Items listed in a dataset
=======

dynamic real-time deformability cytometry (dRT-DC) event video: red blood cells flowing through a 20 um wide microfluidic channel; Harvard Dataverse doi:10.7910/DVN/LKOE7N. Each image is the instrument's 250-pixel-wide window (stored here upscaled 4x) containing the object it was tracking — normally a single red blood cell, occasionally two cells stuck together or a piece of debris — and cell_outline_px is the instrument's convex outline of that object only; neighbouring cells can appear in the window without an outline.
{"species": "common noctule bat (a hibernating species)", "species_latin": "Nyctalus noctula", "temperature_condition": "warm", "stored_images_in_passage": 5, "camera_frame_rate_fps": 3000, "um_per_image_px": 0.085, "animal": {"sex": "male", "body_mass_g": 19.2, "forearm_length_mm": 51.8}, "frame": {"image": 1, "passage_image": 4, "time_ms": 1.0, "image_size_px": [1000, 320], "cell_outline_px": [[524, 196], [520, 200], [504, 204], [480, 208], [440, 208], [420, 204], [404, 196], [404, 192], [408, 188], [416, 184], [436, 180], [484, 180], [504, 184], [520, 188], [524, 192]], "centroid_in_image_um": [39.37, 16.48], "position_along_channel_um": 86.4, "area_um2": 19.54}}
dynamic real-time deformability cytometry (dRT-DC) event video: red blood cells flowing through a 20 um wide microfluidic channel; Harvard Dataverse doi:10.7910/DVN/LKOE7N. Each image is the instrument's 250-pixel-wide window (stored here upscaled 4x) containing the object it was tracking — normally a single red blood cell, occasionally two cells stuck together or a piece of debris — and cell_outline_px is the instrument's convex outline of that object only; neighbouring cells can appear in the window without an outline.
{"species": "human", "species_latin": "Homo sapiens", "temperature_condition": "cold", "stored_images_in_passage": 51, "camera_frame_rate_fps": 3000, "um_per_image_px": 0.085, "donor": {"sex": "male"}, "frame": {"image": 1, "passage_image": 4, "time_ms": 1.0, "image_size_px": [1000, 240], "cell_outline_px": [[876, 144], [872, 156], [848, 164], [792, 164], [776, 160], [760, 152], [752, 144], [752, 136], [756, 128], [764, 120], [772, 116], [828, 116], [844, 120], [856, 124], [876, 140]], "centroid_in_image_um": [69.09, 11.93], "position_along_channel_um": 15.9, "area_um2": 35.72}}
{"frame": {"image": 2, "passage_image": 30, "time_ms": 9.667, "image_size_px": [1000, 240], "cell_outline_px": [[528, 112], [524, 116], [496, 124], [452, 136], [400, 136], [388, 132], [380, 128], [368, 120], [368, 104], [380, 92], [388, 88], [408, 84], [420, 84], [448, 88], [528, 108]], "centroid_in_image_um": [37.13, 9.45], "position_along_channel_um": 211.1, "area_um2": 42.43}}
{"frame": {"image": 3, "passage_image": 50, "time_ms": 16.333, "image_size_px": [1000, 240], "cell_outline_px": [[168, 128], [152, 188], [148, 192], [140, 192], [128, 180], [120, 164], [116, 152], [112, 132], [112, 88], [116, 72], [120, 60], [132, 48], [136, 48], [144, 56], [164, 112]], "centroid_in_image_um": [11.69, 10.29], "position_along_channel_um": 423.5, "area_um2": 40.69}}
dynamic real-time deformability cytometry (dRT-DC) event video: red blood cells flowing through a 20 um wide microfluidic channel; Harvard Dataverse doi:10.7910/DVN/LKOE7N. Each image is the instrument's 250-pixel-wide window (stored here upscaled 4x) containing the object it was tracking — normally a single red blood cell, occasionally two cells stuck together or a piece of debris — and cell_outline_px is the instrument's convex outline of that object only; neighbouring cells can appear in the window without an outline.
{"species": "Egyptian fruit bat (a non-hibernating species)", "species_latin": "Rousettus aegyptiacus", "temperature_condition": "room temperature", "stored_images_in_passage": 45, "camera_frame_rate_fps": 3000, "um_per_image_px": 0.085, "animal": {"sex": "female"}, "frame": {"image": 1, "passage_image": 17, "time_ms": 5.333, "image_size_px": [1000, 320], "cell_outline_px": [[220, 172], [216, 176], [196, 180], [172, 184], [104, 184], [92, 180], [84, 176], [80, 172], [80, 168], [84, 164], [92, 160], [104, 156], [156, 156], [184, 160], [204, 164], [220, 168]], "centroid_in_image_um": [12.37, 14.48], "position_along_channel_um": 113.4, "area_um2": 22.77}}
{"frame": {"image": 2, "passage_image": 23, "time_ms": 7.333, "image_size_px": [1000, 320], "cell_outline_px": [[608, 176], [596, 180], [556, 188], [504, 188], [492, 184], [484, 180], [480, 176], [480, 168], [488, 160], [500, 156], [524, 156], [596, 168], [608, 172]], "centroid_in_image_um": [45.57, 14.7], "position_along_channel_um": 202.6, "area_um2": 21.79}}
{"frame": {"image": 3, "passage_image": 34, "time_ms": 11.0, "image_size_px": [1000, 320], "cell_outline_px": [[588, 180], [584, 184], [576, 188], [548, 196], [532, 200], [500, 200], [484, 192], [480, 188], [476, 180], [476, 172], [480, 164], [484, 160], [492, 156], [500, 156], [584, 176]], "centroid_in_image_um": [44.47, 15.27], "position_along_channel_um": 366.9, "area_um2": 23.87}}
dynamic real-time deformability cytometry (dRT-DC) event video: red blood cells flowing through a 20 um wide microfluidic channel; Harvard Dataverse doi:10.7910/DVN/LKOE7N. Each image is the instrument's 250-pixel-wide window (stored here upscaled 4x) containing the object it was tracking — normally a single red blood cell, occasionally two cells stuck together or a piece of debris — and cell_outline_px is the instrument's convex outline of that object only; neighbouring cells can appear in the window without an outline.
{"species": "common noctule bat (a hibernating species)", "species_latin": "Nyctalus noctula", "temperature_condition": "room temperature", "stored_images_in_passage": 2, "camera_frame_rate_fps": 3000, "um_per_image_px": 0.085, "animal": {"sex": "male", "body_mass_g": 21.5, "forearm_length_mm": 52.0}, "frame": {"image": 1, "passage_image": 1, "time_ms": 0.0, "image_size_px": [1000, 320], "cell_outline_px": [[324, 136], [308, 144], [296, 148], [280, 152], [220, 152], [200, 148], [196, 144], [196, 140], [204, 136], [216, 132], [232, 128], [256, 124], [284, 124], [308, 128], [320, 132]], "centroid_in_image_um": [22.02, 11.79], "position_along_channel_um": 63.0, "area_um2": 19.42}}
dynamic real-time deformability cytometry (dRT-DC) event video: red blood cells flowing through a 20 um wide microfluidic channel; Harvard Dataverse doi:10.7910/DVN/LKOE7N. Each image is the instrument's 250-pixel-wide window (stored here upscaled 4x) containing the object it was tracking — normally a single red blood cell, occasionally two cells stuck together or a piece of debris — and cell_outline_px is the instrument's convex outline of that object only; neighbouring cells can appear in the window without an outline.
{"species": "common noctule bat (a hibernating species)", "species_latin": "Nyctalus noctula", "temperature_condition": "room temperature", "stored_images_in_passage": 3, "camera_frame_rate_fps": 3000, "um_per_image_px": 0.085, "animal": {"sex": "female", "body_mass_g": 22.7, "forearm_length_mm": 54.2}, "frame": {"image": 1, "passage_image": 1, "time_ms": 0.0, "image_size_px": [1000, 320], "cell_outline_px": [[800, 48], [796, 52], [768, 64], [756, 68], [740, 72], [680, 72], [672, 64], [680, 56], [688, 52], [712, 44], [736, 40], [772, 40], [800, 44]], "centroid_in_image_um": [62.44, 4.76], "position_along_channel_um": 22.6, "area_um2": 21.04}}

=======

_YOUR GOAL_: Using the data above, return each line exactly as written.

_RESPONSE_:
dynamic real-time deformability cytometry (dRT-DC) event video: red blood cells flowing through a 20 um wide microfluidic channel; Harvard Dataverse doi:10.7910/DVN/LKOE7N. Each image is the instrument's 250-pixel-wide window (stored here upscaled 4x) containing the object it was tracking — normally a single red blood cell, occasionally two cells stuck together or a piece of debris — and cell_outline_px is the instrument's convex outline of that object only; neighbouring cells can appear in the window without an outline.
{"species": "common noctule bat (a hibernating species)", "species_latin": "Nyctalus noctula", "temperature_condition": "warm", "stored_images_in_passage": 5, "camera_frame_rate_fps": 3000, "um_per_image_px": 0.085, "animal": {"sex": "male", "body_mass_g": 19.2, "forearm_length_mm": 51.8}, "frame": {"image": 1, "passage_image": 4, "time_ms": 1.0, "image_size_px": [1000, 320], "cell_outline_px": [[524, 196], [520, 200], [504, 204], [480, 208], [440, 208], [420, 204], [404, 196], [404, 192], [408, 188], [416, 184], [436, 180], [484, 180], [504, 184], [520, 188], [524, 192]], "centroid_in_image_um": [39.37, 16.48], "position_along_channel_um": 86.4, "area_um2": 19.54}}
dynamic real-time deformability cytometry (dRT-DC) event video: red blood cells flowing through a 20 um wide microfluidic channel; Harvard Dataverse doi:10.7910/DVN/LKOE7N. Each image is the instrument's 250-pixel-wide window (stored here upscaled 4x) containing the object it was tracking — normally a single red blood cell, occasionally two cells stuck together or a piece of debris — and cell_outline_px is the instrument's convex outline of that object only; neighbouring cells can appear in the window without an outline.
{"species": "human", "species_latin": "Homo sapiens", "temperature_condition": "cold", "stored_images_in_passage": 51, "camera_frame_rate_fps": 3000, "um_per_image_px": 0.085, "donor": {"sex": "male"}, "frame": {"image": 1, "passage_image": 4, "time_ms": 1.0, "image_size_px": [1000, 240], "cell_outline_px": [[876, 144], [872, 156], [848, 164], [792, 164], [776, 160], [760, 152], [752, 144], [752, 136], [756, 128], [764, 120], [772, 116], [828, 116], [844, 120], [856, 124], [876, 140]], "centroid_in_image_um": [69.09, 11.93], "position_along_channel_um": 15.9, "area_um2": 35.72}}
{"frame": {"image": 2, "passage_image": 30, "time_ms": 9.667, "image_size_px": [1000, 240], "cell_outline_px": [[528, 112], [524, 116], [496, 124], [452, 136], [400, 136], [388, 132], [380, 128], [368, 120], [368, 104], [380, 92], [388, 88], [408, 84], [420, 84], [448, 88], [528, 108]], "centroid_in_image_um": [37.13, 9.45], "position_along_channel_um": 211.1, "area_um2": 42.43}}
{"frame": {"image": 3, "passage_image": 50, "time_ms": 16.333, "image_size_px": [1000, 240], "cell_outline_px": [[168, 128], [152, 188], [148, 192], [140, 192], [128, 180], [120, 164], [116, 152], [112, 132], [112, 88], [116, 72], [120, 60], [132, 48], [136, 48], [144, 56], [164, 112]], "centroid_in_image_um": [11.69, 10.29], "position_along_channel_um": 423.5, "area_um2": 40.69}}
dynamic real-time deformability cytometry (dRT-DC) event video: red blood cells flowing through a 20 um wide microfluidic channel; Harvard Dataverse doi:10.7910/DVN/LKOE7N. Each image is the instrument's 250-pixel-wide window (stored here upscaled 4x) containing the object it was tracking — normally a single red blood cell, occasionally two cells stuck together or a piece of debris — and cell_outline_px is the instrument's convex outline of that object only; neighbouring cells can appear in the window without an outline.
{"species": "Egyptian fruit bat (a non-hibernating species)", "species_latin": "Rousettus aegyptiacus", "temperature_condition": "room temperature", "stored_images_in_passage": 45, "camera_frame_rate_fps": 3000, "um_per_image_px": 0.085, "animal": {"sex": "female"}, "frame": {"image": 1, "passage_image": 17, "time_ms": 5.333, "image_size_px": [1000, 320], "cell_outline_px": [[220, 172], [216, 176], [196, 180], [172, 184], [104, 184], [92, 180], [84, 176], [80, 172], [80, 168], [84, 164], [92, 160], [104, 156], [156, 156], [184, 160], [204, 164], [220, 168]], "centroid_in_image_um": [12.37, 14.48], "position_along_channel_um": 113.4, "area_um2": 22.77}}
{"frame": {"image": 2, "passage_image": 23, "time_ms": 7.333, "image_size_px": [1000, 320], "cell_outline_px": [[608, 176], [596, 180], [556, 188], [504, 188], [492, 184], [484, 180], [480, 176], [480, 168], [488, 160], [500, 156], [524, 156], [596, 168], [608, 172]], "centroid_in_image_um": [45.57, 14.7], "position_along_channel_um": 202.6, "area_um2": 21.79}}
{"frame": {"image": 3, "passage_image": 34, "time_ms": 11.0, "image_size_px": [1000, 320], "cell_outline_px": [[588, 180], [584, 184], [576, 188], [548, 196], [532, 200], [500, 200], [484, 192], [480, 188], [476, 180], [476, 172], [480, 164], [484, 160], [492, 156], [500, 156], [584, 176]], "centroid_in_image_um": [44.47, 15.27], "position_along_channel_um": 366.9, "area_um2": 23.87}}
dynamic real-time deformability cytometry (dRT-DC) event video: red blood cells flowing through a 20 um wide microfluidic channel; Harvard Dataverse doi:10.7910/DVN/LKOE7N. Each image is the instrument's 250-pixel-wide window (stored here upscaled 4x) containing the object it was tracking — normally a single red blood cell, occasionally two cells stuck together or a piece of debris — and cell_outline_px is the instrument's convex outline of that object only; neighbouring cells can appear in the window without an outline.
{"species": "common noctule bat (a hibernating species)", "species_latin": "Nyctalus noctula", "temperature_condition": "room temperature", "stored_images_in_passage": 2, "camera_frame_rate_fps": 3000, "um_per_image_px": 0.085, "animal": {"sex": "male", "body_mass_g": 21.5, "forearm_length_mm": 52.0}, "frame": {"image": 1, "passage_image": 1, "time_ms": 0.0, "image_size_px": [1000, 320], "cell_outline_px": [[324, 136], [308, 144], [296, 148], [280, 152], [220, 152], [200, 148], [196, 144], [196, 140], [204, 136], [216, 132], [232, 128], [256, 124], [284, 124], [308, 128], [320, 132]], "centroid_in_image_um": [22.02, 11.79], "position_along_channel_um": 63.0, "area_um2": 19.42}}
dynamic real-time deformability cytometry (dRT-DC) event video: red blood cells flowing through a 20 um wide microfluidic channel; Harvard Dataverse doi:10.7910/DVN/LKOE7N. Each image is the instrument's 250-pixel-wide window (stored here upscaled 4x) containing the object it was tracking — normally a single red blood cell, occasionally two cells stuck together or a piece of debris — and cell_outline_px is the instrument's convex outline of that object only; neighbouring cells can appear in the window without an outline.
{"species": "common noctule bat (a hibernating species)", "species_latin": "Nyctalus noctula", "temperature_condition": "room temperature", "stored_images_in_passage": 3, "camera_frame_rate_fps": 3000, "um_per_image_px": 0.085, "animal": {"sex": "female", "body_mass_g": 22.7, "forearm_length_mm": 54.2}, "frame": {"image": 1, "passage_image": 1, "time_ms": 0.0, "image_size_px": [1000, 320], "cell_outline_px": [[800, 48], [796, 52], [768, 64], [756, 68], [740, 72], [680, 72], [672, 64], [680, 56], [688, 52], [712, 44], [736, 40], [772, 40], [800, 44]], "centroid_in_image_um": [62.44, 4.76], "position_along_channel_um": 22.6, "area_um2": 21.04}}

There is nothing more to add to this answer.